I laughed at the jokes of Albert Einstein, gasped in horror when Reece was beat up, wept when Nearly had the falling out with Jeremy.  This book truly is a whirlwind of emotions that it almost takes your focus away from trying to figure out who is killing all of the students Nearly tutors after school.  Key word: Almost.  The reader is playing detective along with Nearly for most of the novel, but does so in a way that they don't care about actually figuring out who killed them, but why Nearly is being framed.  


Nearly is a Junior fighting for a chemistry scholarship.  It's her one way ticket out of the trailer park she has lived in with her mother since her father left them.  She's tired of the stares her neighbors and classmates give her.  She's tired of having to take money out of her mom's tip jar for her newspaper (which she reads religiously.)  She's tired of about everything.  This scholarship is the only thing Nearly has going for her, and she's so close to victory that she can taste it.

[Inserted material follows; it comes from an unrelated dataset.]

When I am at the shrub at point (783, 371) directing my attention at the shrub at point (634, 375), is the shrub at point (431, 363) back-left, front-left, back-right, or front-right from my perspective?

There are some... complications though.  

The students she tutors are being killed off one by one, and she is the reason why.  Only she can stop the killer from striking again.  The perpetrator is leaving ominous verses in the Missed Connections section of the newspaper that Nearly reads, telling her exactly where he will strike next.  He's leaving numbers on the victims arms as clues for her to figure out.

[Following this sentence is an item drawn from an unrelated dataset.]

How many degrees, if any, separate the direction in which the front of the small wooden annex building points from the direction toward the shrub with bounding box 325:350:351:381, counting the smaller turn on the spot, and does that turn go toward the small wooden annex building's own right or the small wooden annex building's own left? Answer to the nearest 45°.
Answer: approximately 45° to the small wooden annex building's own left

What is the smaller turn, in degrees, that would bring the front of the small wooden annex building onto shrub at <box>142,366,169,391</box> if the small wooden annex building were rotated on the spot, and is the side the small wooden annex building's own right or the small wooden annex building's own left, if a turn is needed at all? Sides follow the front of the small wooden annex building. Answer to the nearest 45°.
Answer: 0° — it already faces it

The first victim, Emily, was lucky.  She survived, and was only shaken up by being drugged and left under the bleachers.  There's a reason for that though.

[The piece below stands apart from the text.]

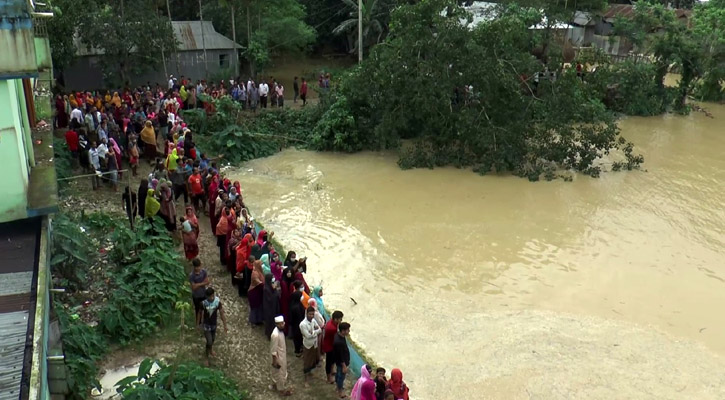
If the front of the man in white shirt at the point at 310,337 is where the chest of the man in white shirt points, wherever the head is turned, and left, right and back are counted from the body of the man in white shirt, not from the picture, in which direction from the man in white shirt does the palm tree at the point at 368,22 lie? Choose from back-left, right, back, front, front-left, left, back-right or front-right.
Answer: back-left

The next few were not so lucky, and it left Nearly breaking every rule she had to find answers.  She felt responsible for their murders-- as if she could just figure out who was doing this, get to the next spot before the victim was killed, she could stop it.  

Meanwhile, she is the number one suspect in the murder investigation, and has been since she went to the police with the hunch that the murders are linked somehow by the notes in the Missed Connections.  This made the police send a narc-- actually, it was a juvenile delinquent looking for a clean record and a way out of the system, to get to know Nearly.  Basically the police thought she was holding back information on the murders and wanted proof of her guilt to arrest her.  Here's another problem.  Reece kinda has the hots for her, and withholds information that could be incriminating towards her because he knows that she's being set up.


The ending is a bit of surprise, though.  I had originally thought that the absentee dad was the killer because of how Jeremy had mentioned that he was a gambler.  And, you know, numbers can be a part of gambling.  But, as it turns out, it was a classmate of hers, who used his girlfriend to set the plan into motion, because he had a grudge against Nearly for something her dad did.  The numbers had nothing to do with gambling.  The classmate had used Nearly's best subject, Chemistry, against her by writing the atomic numbers of elements on the victims to spell out her name.  It was a ploy to make authorities she was the killer.

I think this is a very good book.  Which is astonishing coming from me because I don't usually read novels like this.  However, it does have violence and drugs in it, so that's something to keep in mind when picking it out for a younger reader.  If they have the maturity level to read it, though, I would definitely recommend it!